De steenbolk (Trisopterus luscus) staat letterlijk en figuurlijk in de schaduw van zijn grote neef, de kabeljauw. Toch is het wijdverbreide misprijzen voor dit onderdeurtje uit de orde der kabeljauwachtigen onterecht.
(Foto: Janny Bosman)
Steenbolk is een typische wintervis. Qua uiterlijk is hij te vergelijken met de kabeljauw, zij het dat de steenbolk een korter en hoger lichaam heeft. Ook de baarddraad die veel andere kabeljauwachtigen hebben, is aanwezig. Deze dient als tast- en smaakzintuig bij de jacht op kleine bodemdieren en visjes. De rug is koperbruin met een goudachtige, lichtgevende schijn en de kleur verloopt naar
lichter rossig bruin op de zijkanten. Op de flanken bevinden zich vier tot vijf donkerbruine vertikaalbanden, die vaak verbleken zodra de vis boven water komt.
Lage prijs
Een van de bijnamen van de steenbolk luidt armeluis kabeljauw. Het is met een maximumlengte van 50 centimeter een relatief kleine vis – wat niet zo gek is als je bedenkt dat deze soort slechts vier jaar oud wordt – die voor de beroepsvisserij nooit belangrijk is geweest omdat het zachte visvlees snel bederft.
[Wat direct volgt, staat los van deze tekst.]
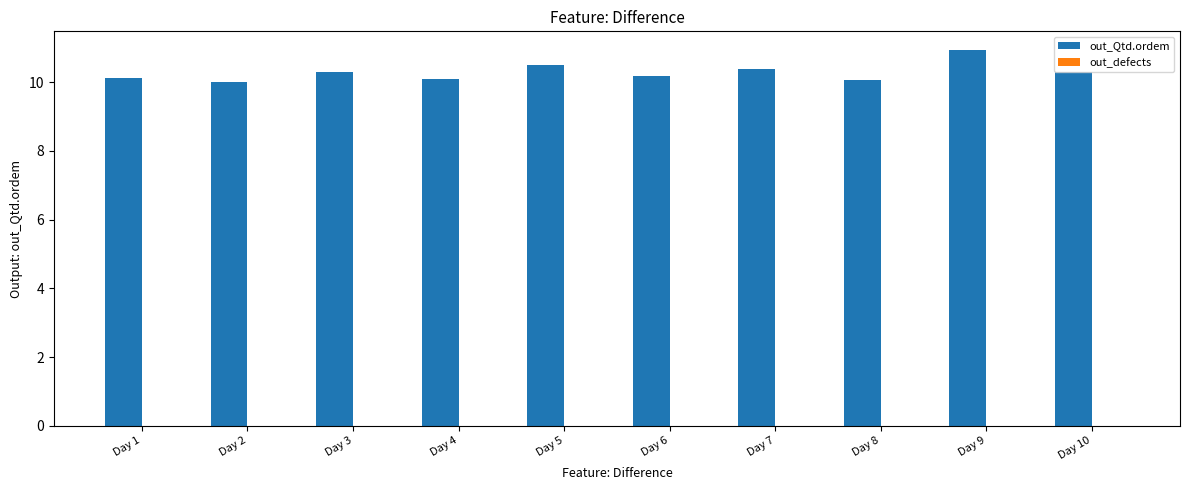

The value at Day 7 is 10.4. True or false?

True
De prijs die op de afslag voor steenbolk, als bijvangst van andere bodemvisserijen, wordt betaald is dan ook laag (minder dan een euro per kilo). Dit maakte hem in vroeger tijden tot voedsel voor de armen. Tegenwoordig belandt de steenbolk doorgaans niet meer op een bord, maar wordt hij vermalen tot vismeel.
Smakelijk
Toch is de steenbolk een bijzonder smakelijke vis. Het vlees is te vergelijken met wijting – steenwijting is dan ook een bijnaam van de steenbolk – en wordt door de kenners sterk gewaardeerd. Een belangrijke voorwaarde is wel dat de vis kakelvers is, maar dat is voor sportvissers natuurlijk geen enkel probleem. Je kunt er in de keuken ook alle kanten mee op: lekkerbekjes van maken, bakken (op het vel), stomen, in de oven bereiden, als stoofpotje serveren of in de vissoep doen. En het is volgens de
VISwijzer ook nog eens een verantwoord visje om te eten.